Response from FSF License team:

Yes, it is perfectly fine to modify the whitespace from FSF licenses. Similarly, it is permissible change the line wrapping and to visually reformat the license to a format appropriate to the medium. The text of the license must remain intact and obfuscated.

The license is meant for humans to read and does not need to by identical to the original bit-by-bit or character-by-character. What is crucial is that the license remain readily recognizable and clearly legible.

I hope this is of help.

dolmen commented 9 years ago

So, what about merging? I say :+1:

kenahoo commented 9 years ago

I'm still not convinced it's a good change - how do we actually keep track of when an upstream license changes? Maybe that would factor in. But I still think people should figure out how to keep their dev tools from screwing with what are essentially data files.

miyagawa commented 9 years ago

Consider me -0 on this one. Not strongly disagreed, but not in favor of it either.

shlomif commented 9 years ago

For the record (and I should note that I'm not a core contributor to this package), I heartily support merging this pull-request. Death to trailing whitespace! :+1:

kenahoo commented 9 years ago

I'd still vote against it. Those are data files, not code files.

karenetheridge commented 9 years ago

I'd still vote against it. Those are data files, not code files.

So? The data is plaintext, and text can have superfluous content removed.

kentfredric commented 8 years ago

If in the event we can't manage to agree on whether or not we strip this trailing whitespace, if there's enough interest, I'll attempt a patch that instead adds whitespace stripping support at the emitter level instead of in every licenses source.

At least that way it defers the "does lots of stuff change" decision to whatever is consuming Software::License, not Software::License itself.

But I'd rather the files be just trimmed, because its simpler.

karenetheridge commented 8 years ago

But I'd rather the files be just trimmed, because its simpler.

me too!!

(assuming we can go ahead..) If there's a documented process for updating the licence source files, then "strip whitespace before committing" should be added to that. Even better if this was in a script so it Just Happened Automatically.

kenahoo commented 8 years ago

I'm going to bow out of the conversation. I still don't think it's a good idea but I don't think there's anything new being said.

Leont commented 8 years ago

I'm -0 on this too. It seems rather silly to me.

demerphq commented 8 years ago

On 4 Apr 2015 02:30, "Kent Fredric" notifications@github.com wrote:

it's not causing any trouble

It does when you apply a "strip all the whitespace before I commit this set of code" ( because I have a habit of accidentally adding whitespace to various files ),

I have script I hacked together for dealing with this. It uses git blame to find out which lines have been modified then does whitespace fixes to only those lines.

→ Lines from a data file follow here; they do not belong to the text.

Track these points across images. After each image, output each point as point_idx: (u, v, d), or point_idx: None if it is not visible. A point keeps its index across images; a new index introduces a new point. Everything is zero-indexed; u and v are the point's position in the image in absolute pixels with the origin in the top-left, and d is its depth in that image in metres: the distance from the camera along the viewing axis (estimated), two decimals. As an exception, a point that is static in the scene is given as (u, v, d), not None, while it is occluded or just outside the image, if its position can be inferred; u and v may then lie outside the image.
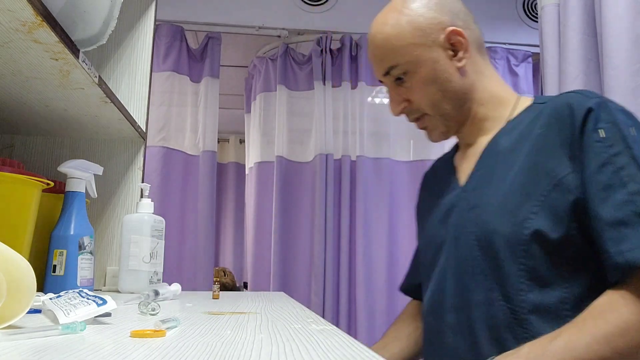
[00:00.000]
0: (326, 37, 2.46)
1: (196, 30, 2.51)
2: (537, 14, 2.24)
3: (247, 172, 2.64)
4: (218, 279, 3.16)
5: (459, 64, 0.84)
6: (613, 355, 0.63)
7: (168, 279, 1.10)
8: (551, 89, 1.44)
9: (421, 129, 0.90)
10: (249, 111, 2.67)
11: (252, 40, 2.67)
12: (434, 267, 0.88)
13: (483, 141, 0.86)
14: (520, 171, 0.77)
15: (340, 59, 2.48)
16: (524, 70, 2.56)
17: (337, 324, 2.25)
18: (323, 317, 0.72)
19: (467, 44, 0.84)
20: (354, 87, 2.45)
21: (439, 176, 0.97)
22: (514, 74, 2.55)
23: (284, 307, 0.83)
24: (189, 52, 2.40)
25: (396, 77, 0.86)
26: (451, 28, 0.83)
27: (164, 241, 1.12)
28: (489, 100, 0.86)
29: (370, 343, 2.15)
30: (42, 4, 0.65)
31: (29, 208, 0.84)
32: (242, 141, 3.69)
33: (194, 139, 2.36)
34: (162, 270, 1.11)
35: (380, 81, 0.90)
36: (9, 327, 0.51)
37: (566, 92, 0.80)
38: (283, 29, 2.52)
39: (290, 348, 0.45)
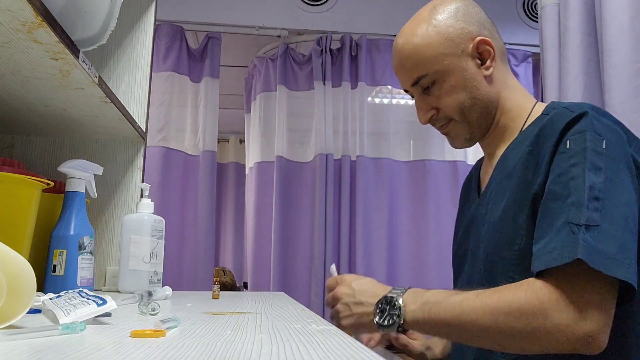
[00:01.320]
0: (326, 37, 2.46)
1: (196, 30, 2.50)
2: (537, 14, 2.24)
3: (247, 172, 2.64)
4: (218, 279, 3.16)
5: (487, 72, 0.87)
6: (493, 327, 0.68)
7: (168, 279, 1.10)
8: (551, 89, 1.44)
9: (444, 134, 0.92)
10: (249, 111, 2.67)
11: (252, 40, 2.66)
12: (460, 275, 0.94)
13: (499, 153, 0.88)
14: (514, 189, 0.79)
15: (340, 59, 2.47)
16: (524, 70, 2.55)
17: (337, 324, 2.25)
18: (323, 317, 0.72)
19: (494, 53, 0.87)
20: (354, 87, 2.45)
21: (471, 183, 1.00)
22: (514, 74, 2.54)
23: (284, 307, 0.83)
24: (189, 52, 2.40)
25: (425, 87, 0.87)
26: (480, 38, 0.86)
27: (164, 241, 1.12)
28: (511, 109, 0.88)
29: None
30: (42, 4, 0.65)
31: (29, 208, 0.84)
32: (242, 141, 3.68)
33: (194, 139, 2.35)
34: (162, 270, 1.11)
35: (406, 90, 0.92)
36: (9, 327, 0.51)
37: (560, 107, 0.80)
38: (283, 29, 2.51)
39: (290, 348, 0.45)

I will put it up somewhere if you think it would be useful.

Yves

rjbs commented 8 years ago

I vote no. It will cause a bunch of downstream noise, and the value seems to be "I am automatically trimming files and that makes these change." Solution: don't do that to these files.

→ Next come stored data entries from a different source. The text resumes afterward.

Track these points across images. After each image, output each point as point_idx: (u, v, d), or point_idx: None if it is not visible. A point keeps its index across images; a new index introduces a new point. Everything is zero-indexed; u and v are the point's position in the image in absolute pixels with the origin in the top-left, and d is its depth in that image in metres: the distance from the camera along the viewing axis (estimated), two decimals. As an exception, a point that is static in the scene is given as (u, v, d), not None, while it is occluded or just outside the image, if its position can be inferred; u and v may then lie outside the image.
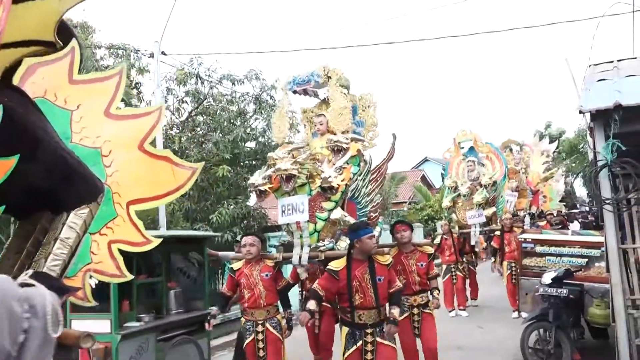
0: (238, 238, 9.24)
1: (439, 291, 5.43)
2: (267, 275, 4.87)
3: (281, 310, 5.11)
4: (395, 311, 4.27)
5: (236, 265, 5.05)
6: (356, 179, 5.16)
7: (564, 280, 5.98)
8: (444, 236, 9.87)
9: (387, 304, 4.39)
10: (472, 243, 9.80)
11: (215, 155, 11.57)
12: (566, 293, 5.80)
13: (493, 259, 10.03)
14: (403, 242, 5.26)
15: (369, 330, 4.18)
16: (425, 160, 37.55)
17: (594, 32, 12.96)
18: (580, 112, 4.55)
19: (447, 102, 74.87)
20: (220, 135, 11.95)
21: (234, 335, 8.79)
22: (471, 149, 10.78)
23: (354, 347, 4.18)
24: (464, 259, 9.96)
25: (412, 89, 79.45)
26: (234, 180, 11.62)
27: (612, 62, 5.88)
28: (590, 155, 5.88)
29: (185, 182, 2.60)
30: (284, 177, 4.61)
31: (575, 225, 14.73)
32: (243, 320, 5.04)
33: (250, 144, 12.72)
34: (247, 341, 4.85)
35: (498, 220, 9.89)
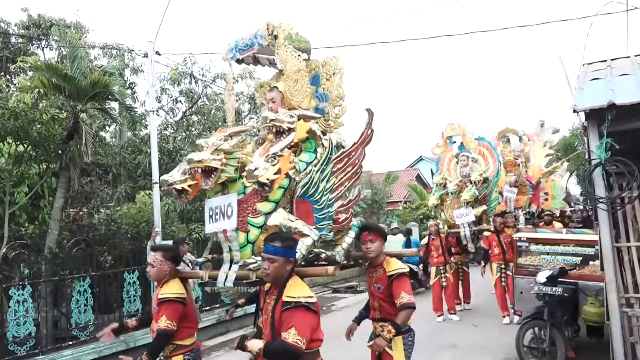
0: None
1: (396, 328, 3.78)
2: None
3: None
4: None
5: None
6: (310, 171, 3.90)
7: (559, 279, 6.01)
8: (432, 237, 9.37)
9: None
10: (464, 243, 9.28)
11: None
12: (561, 291, 5.83)
13: (483, 264, 9.49)
14: (369, 256, 4.13)
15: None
16: (420, 159, 37.63)
17: (588, 31, 13.05)
18: (574, 111, 4.55)
19: (442, 101, 75.05)
20: (216, 135, 11.91)
21: (230, 335, 8.82)
22: (463, 144, 10.28)
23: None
24: (452, 260, 9.45)
25: (407, 87, 79.58)
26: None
27: (605, 61, 5.91)
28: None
29: None
30: (202, 170, 3.53)
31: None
32: None
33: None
34: None
35: (490, 220, 9.32)
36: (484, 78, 79.66)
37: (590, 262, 6.43)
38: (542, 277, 6.00)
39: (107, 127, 13.68)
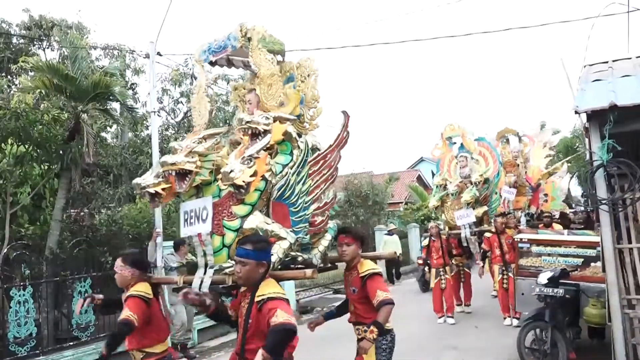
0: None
1: (378, 327, 3.67)
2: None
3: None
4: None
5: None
6: (286, 173, 3.85)
7: (560, 280, 6.00)
8: (432, 238, 9.27)
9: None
10: (464, 244, 9.17)
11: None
12: (562, 293, 5.82)
13: (482, 263, 9.30)
14: (344, 259, 4.13)
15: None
16: (421, 160, 37.65)
17: (589, 33, 13.02)
18: (576, 112, 4.55)
19: (443, 102, 74.99)
20: (217, 135, 11.90)
21: (232, 336, 8.81)
22: (463, 144, 10.12)
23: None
24: (453, 262, 9.35)
25: (408, 89, 79.56)
26: (231, 180, 11.57)
27: (607, 62, 5.89)
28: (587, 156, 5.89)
29: None
30: (176, 173, 3.47)
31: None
32: None
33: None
34: None
35: (492, 221, 9.20)
36: (485, 79, 79.67)
37: (592, 264, 6.41)
38: (543, 278, 5.99)
39: (108, 128, 13.71)
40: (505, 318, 8.47)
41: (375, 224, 16.07)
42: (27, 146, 9.15)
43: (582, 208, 20.48)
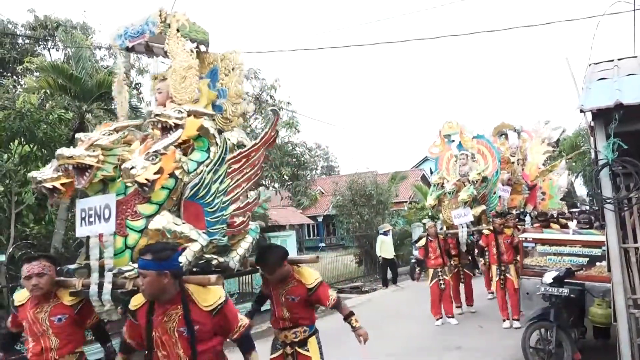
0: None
1: (355, 319, 3.98)
2: (59, 320, 3.44)
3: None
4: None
5: (20, 298, 3.72)
6: (202, 171, 3.59)
7: (565, 280, 5.98)
8: (430, 238, 8.98)
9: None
10: (462, 242, 8.98)
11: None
12: (567, 292, 5.79)
13: (483, 261, 9.18)
14: (271, 280, 4.03)
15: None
16: (425, 159, 37.58)
17: (594, 31, 12.91)
18: (581, 111, 4.53)
19: (447, 101, 74.84)
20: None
21: (235, 336, 8.80)
22: (461, 142, 9.96)
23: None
24: (452, 262, 9.18)
25: (412, 88, 79.44)
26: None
27: (612, 60, 5.86)
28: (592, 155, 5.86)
29: None
30: (75, 168, 3.16)
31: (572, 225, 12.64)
32: None
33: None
34: None
35: (490, 221, 8.99)
36: (490, 78, 79.49)
37: (597, 263, 6.38)
38: (548, 278, 5.97)
39: (112, 128, 13.72)
40: (504, 320, 8.29)
41: (379, 223, 16.03)
42: (32, 146, 9.19)
43: (587, 207, 20.22)
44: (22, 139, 9.03)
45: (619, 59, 5.88)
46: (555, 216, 12.05)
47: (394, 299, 12.27)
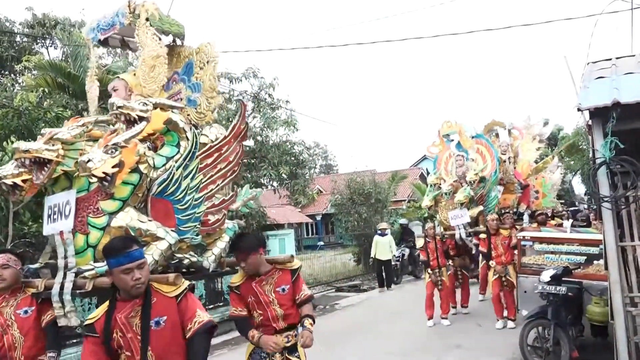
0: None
1: (313, 320, 3.49)
2: (26, 312, 3.23)
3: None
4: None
5: None
6: (170, 166, 3.44)
7: (563, 278, 5.99)
8: (428, 239, 8.83)
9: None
10: (460, 243, 8.86)
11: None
12: (565, 291, 5.81)
13: (485, 262, 8.85)
14: (248, 274, 3.55)
15: None
16: (424, 158, 37.62)
17: (593, 30, 12.91)
18: (579, 109, 4.53)
19: (446, 100, 74.85)
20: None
21: (233, 334, 8.83)
22: (460, 142, 9.82)
23: None
24: (450, 263, 9.03)
25: (411, 87, 79.43)
26: (233, 178, 11.60)
27: (610, 59, 5.86)
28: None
29: None
30: (34, 162, 3.02)
31: (566, 223, 12.17)
32: None
33: (249, 142, 12.71)
34: None
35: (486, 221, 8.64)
36: (489, 77, 79.53)
37: (595, 262, 6.40)
38: (546, 276, 5.98)
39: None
40: (498, 320, 8.18)
41: (378, 221, 16.03)
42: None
43: (584, 206, 20.16)
44: (19, 137, 9.02)
45: (617, 58, 5.88)
46: (549, 215, 11.74)
47: (392, 298, 12.28)
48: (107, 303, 2.56)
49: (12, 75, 12.24)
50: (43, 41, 13.20)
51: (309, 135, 67.03)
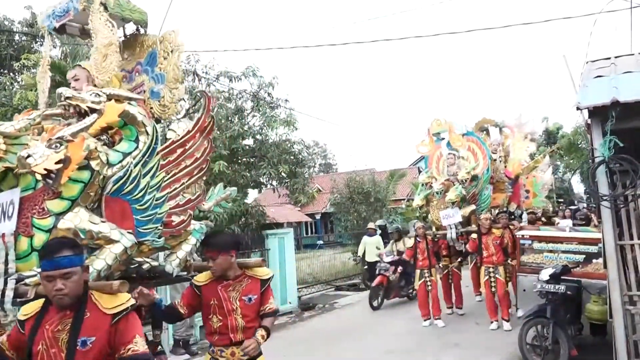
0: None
1: (268, 334, 3.25)
2: None
3: None
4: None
5: None
6: (128, 163, 3.16)
7: (562, 277, 6.00)
8: (418, 239, 8.79)
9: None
10: (451, 244, 8.76)
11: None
12: (564, 289, 5.83)
13: (475, 261, 8.89)
14: (214, 274, 3.30)
15: None
16: (423, 157, 37.56)
17: (592, 29, 12.90)
18: (578, 108, 4.54)
19: (445, 99, 74.90)
20: (218, 132, 11.93)
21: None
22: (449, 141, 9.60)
23: None
24: (441, 263, 8.88)
25: (411, 85, 79.45)
26: (232, 176, 11.60)
27: (609, 58, 5.87)
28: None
29: None
30: None
31: (566, 222, 12.33)
32: None
33: (248, 141, 12.68)
34: None
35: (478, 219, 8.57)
36: (488, 76, 79.54)
37: (594, 260, 6.42)
38: (545, 275, 6.00)
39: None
40: (492, 322, 8.07)
41: (377, 220, 16.02)
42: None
43: (583, 205, 20.07)
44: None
45: (616, 57, 5.89)
46: (540, 216, 11.70)
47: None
48: (42, 300, 2.39)
49: (11, 74, 12.21)
50: (42, 40, 13.19)
51: (309, 134, 67.10)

karenetheridge commented 8 years ago

Here's a few compromise options:

neilb commented 8 years ago

I agree with @karenetheridge here:

  1. close this ticket
  2. as each licence requires some other change, trim the whitespace then
  3. if someone wants to open issues on the source documents, fine, but I suspect they'll reply as for point 2 above. Ie they'll not do a change just to trim the whitespace, and I suspect not at all.